A review of electrofishing as a potential threat to freshwater cetaceans

Peter O. Thomas*, Frances M. D. Gulland, Randall R. Reeves, Danielle Kreb, Wang Ding, Brian Smith, Muhammad Imran Malik, Gerard E. Ryan, Somany Phay


ABSTRACT: Electrofishing is an accepted practice for legal fish sampling and surveying, but its use for subsistence food and market fishing has long been illegal in most countries. Illegal use affects freshwater fish populations in many parts of the world, and in addition, has been cited as a cause of mortality for critically endangered freshwater cetaceans in China (Yangtze dolphins and finless porpoises) and Southeast Asia (Ayeyarwady, Mekong, and Mahakam dolphins in Myanmar, Cambodia, and Indonesia, respectively), although the extent of this threat to cetaceans is unclear.

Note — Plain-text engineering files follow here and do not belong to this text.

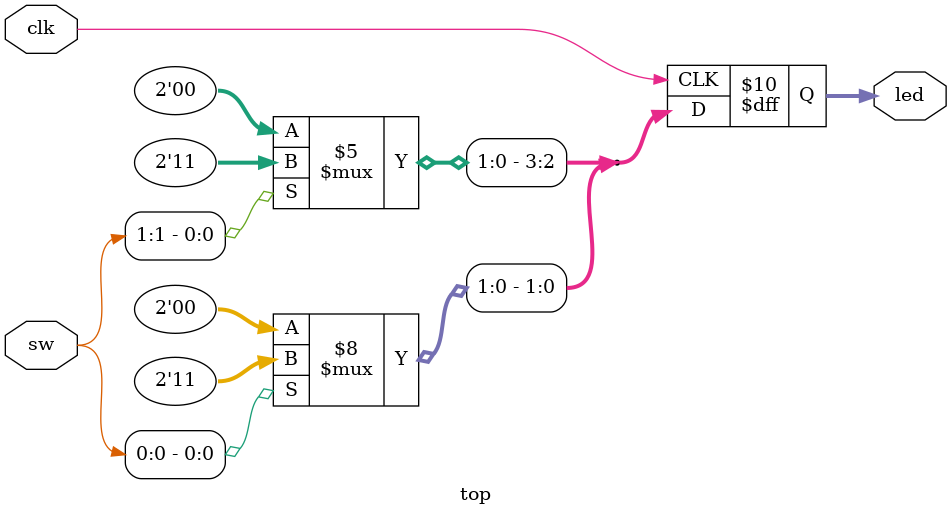
<source format=sv>

`default_nettype none
`timescale 1ns / 1ps

module top (
    input wire logic clk,
    input wire logic [3:0] sw,
    output     logic [3:0] led
    );
    
    always_ff @(posedge clk) begin
        if(sw[0] == 1) begin
            led[1:0] <= 2'b11;
        end else begin
            led[1:0] <= 2'b00;
        end

        if(sw[1] == 1) begin
            led[3:2] <= 2'b11;
        end else begin
            led[3:2] <= 2'b00;
        end
    end
endmodule

</source>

Given their threatened status, these populations can ill afford such mortality in addition to the other threats they face (e.g. entanglement in gillnets, habitat deterioration and loss, declines in prey). Here we review the evidence that electrofishing is a serious threat to freshwater cetaceans. It may alter the behavior of dolphins and porpoises, and contact with electrical currents may even directly kill or injure these animals, although questions remain unanswered concerning the exact nature and scale of the impacts. While other threats may appear more certain and urgent, electrofishing could be playing a significant role in driving the declines of some critically endangered freshwater cetaceans in Asia. Due to ethical and logistical challenges to improving our understanding of the impacts of electrical currents on cetaceans, clear descriptions of lesions in dead animals found stranded are needed to characterize the damage caused by electrofishing, to be more certain about cause and effect beyond spatiotemporal associations, and to determine the extent of this threat to endangered freshwater cetaceans. Mortality from electrofishing seems to be uncommon, but in face of the uncertainties and the numerous other threats to these small populations, high priority should be given to enforcing electrofishing bans in the freshwater habitat of dolphins and finless porpoises.